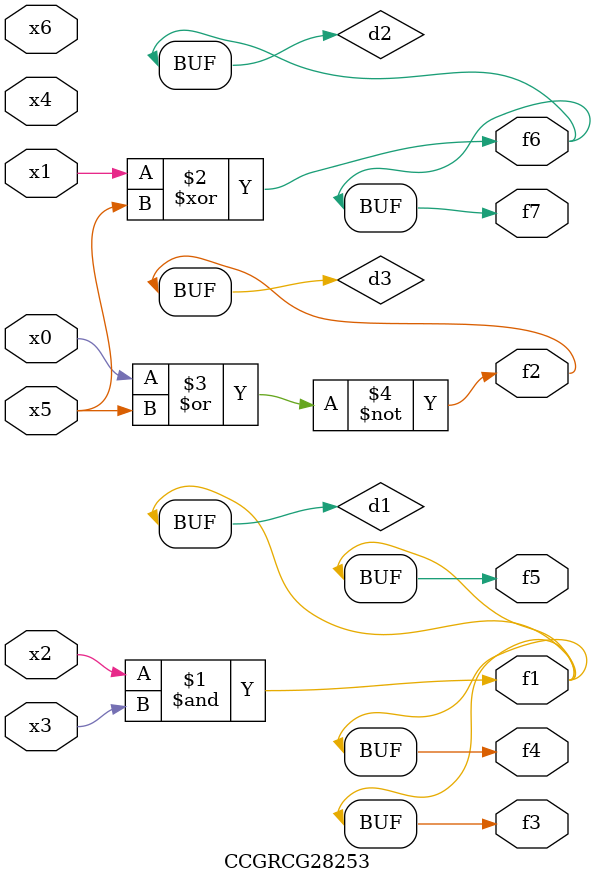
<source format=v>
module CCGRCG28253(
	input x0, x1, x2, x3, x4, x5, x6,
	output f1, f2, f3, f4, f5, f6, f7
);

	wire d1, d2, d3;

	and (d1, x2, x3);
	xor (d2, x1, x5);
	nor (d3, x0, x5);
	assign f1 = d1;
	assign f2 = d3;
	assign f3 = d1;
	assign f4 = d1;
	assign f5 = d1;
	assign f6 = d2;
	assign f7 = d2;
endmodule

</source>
■ ■ ■ ■ ■ ■ ■
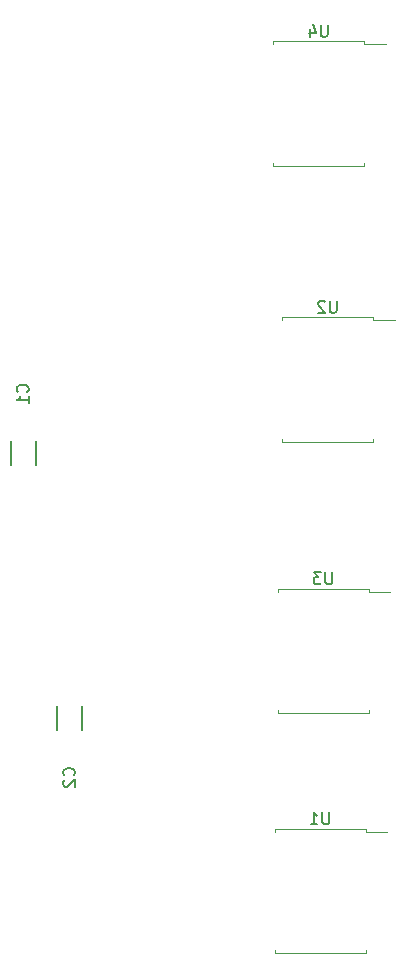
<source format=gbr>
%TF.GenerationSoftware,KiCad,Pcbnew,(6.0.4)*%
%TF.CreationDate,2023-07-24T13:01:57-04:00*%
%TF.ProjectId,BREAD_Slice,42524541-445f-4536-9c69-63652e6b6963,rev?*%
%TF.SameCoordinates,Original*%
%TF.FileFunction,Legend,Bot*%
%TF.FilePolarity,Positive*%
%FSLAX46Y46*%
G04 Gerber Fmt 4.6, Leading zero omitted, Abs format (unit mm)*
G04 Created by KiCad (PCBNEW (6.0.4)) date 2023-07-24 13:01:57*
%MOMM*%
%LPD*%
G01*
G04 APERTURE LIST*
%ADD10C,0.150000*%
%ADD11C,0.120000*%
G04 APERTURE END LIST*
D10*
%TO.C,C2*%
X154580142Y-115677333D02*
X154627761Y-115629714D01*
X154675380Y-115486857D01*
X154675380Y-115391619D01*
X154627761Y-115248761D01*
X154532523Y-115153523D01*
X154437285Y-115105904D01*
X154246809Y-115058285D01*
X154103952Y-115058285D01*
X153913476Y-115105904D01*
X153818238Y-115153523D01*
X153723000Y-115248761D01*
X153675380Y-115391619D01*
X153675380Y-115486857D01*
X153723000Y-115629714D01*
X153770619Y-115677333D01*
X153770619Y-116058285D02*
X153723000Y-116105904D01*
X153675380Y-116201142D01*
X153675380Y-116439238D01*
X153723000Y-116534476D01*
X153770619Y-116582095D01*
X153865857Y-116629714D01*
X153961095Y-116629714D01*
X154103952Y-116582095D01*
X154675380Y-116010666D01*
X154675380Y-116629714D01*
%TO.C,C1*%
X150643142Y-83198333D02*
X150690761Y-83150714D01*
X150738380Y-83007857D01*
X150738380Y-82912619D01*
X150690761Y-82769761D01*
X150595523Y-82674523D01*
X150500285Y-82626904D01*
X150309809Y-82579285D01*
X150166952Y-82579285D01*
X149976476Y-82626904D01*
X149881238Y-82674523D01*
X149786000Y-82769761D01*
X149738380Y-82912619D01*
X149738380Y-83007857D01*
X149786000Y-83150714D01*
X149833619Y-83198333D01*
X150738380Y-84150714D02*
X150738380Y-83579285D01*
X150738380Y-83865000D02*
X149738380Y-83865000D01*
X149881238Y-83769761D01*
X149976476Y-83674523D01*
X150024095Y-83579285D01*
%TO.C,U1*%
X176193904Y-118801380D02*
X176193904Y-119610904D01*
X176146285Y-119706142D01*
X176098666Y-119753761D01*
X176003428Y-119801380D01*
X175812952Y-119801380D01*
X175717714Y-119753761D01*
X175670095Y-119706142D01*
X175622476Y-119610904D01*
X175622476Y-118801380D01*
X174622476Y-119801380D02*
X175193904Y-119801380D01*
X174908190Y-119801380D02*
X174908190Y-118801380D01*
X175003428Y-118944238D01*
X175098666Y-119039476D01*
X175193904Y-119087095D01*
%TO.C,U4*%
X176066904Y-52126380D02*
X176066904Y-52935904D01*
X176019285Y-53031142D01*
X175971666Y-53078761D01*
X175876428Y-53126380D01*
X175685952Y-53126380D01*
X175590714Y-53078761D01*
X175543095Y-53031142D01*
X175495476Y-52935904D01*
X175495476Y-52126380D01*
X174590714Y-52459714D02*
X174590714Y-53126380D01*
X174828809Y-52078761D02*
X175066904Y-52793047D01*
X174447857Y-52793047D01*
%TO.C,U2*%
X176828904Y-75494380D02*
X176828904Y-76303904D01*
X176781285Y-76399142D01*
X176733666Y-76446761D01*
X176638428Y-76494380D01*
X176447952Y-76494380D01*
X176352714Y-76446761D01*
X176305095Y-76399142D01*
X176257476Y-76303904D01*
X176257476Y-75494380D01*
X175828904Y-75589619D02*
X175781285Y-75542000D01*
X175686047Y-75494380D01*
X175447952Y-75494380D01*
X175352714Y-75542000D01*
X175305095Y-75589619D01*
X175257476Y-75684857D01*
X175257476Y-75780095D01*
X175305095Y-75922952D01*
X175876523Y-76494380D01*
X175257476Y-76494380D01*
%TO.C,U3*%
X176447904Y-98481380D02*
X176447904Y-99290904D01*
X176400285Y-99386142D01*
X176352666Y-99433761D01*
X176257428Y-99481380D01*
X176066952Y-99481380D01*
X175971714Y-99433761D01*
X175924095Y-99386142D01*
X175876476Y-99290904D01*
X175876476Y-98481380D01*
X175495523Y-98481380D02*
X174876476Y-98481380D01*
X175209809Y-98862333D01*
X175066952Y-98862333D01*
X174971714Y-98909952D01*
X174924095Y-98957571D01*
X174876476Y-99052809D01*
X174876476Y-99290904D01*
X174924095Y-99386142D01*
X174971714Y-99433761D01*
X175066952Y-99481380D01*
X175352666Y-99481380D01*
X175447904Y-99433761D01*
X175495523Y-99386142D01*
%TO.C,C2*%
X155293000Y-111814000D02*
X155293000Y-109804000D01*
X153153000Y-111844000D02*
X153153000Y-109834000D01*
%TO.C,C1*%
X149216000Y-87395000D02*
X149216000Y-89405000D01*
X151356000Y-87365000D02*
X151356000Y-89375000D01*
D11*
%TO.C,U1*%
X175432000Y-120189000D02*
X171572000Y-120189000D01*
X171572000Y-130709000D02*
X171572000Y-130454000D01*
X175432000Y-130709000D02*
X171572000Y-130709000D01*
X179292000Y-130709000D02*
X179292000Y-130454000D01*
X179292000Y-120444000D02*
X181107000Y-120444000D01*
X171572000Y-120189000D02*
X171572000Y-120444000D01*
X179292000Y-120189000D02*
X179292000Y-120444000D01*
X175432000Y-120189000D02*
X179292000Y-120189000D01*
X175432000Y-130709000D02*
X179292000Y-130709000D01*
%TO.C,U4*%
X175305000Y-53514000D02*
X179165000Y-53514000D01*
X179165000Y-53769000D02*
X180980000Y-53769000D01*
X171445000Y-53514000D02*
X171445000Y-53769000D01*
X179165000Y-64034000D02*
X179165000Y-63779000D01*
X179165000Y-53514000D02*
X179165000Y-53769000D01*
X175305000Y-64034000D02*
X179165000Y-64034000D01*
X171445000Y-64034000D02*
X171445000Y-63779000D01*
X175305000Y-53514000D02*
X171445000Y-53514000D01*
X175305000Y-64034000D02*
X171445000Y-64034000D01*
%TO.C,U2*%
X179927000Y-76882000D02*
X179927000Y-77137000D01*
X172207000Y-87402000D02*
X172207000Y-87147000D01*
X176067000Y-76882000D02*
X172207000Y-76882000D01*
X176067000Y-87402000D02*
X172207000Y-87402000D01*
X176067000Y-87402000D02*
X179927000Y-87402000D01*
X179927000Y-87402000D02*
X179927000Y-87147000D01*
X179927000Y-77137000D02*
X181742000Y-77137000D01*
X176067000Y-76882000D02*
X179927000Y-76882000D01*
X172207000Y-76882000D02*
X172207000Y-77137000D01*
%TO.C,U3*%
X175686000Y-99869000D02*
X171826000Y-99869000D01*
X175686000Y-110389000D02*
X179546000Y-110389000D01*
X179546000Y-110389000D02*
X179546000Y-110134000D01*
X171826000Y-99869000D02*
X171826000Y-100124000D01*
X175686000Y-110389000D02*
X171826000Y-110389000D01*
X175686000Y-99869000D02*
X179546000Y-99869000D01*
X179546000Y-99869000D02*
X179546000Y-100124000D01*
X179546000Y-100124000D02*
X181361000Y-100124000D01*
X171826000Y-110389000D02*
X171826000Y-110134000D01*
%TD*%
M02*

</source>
■ ■ ■ ■ ■ ■ ■
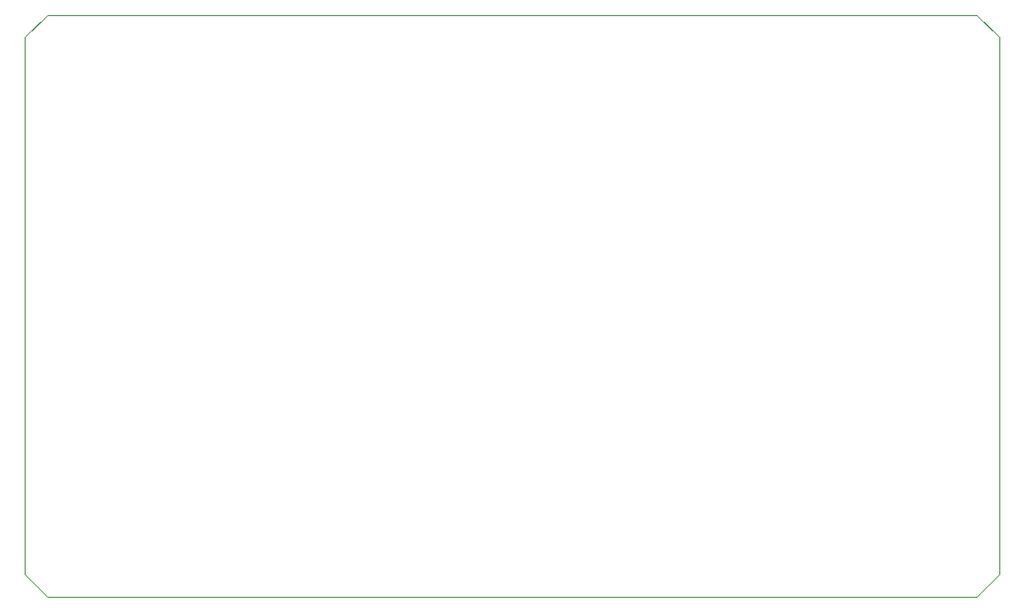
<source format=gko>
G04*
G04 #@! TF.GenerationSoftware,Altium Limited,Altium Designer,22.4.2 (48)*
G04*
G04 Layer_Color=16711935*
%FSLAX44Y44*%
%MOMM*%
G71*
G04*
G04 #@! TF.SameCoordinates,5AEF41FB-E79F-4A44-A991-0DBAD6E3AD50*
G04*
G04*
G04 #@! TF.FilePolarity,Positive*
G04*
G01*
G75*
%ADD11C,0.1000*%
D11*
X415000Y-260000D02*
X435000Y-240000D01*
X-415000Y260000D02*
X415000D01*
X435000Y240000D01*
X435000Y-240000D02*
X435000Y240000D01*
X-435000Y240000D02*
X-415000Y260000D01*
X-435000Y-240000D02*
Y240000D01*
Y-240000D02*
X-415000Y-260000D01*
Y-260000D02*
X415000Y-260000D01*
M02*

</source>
■ ■ ■ ■ ■ ■ ■
◆ TASK ITEM ◆
Establish how many lines of the records contain the string "LIST" and state that number without elaboration.

◆ RESPONSE AREA ◆
2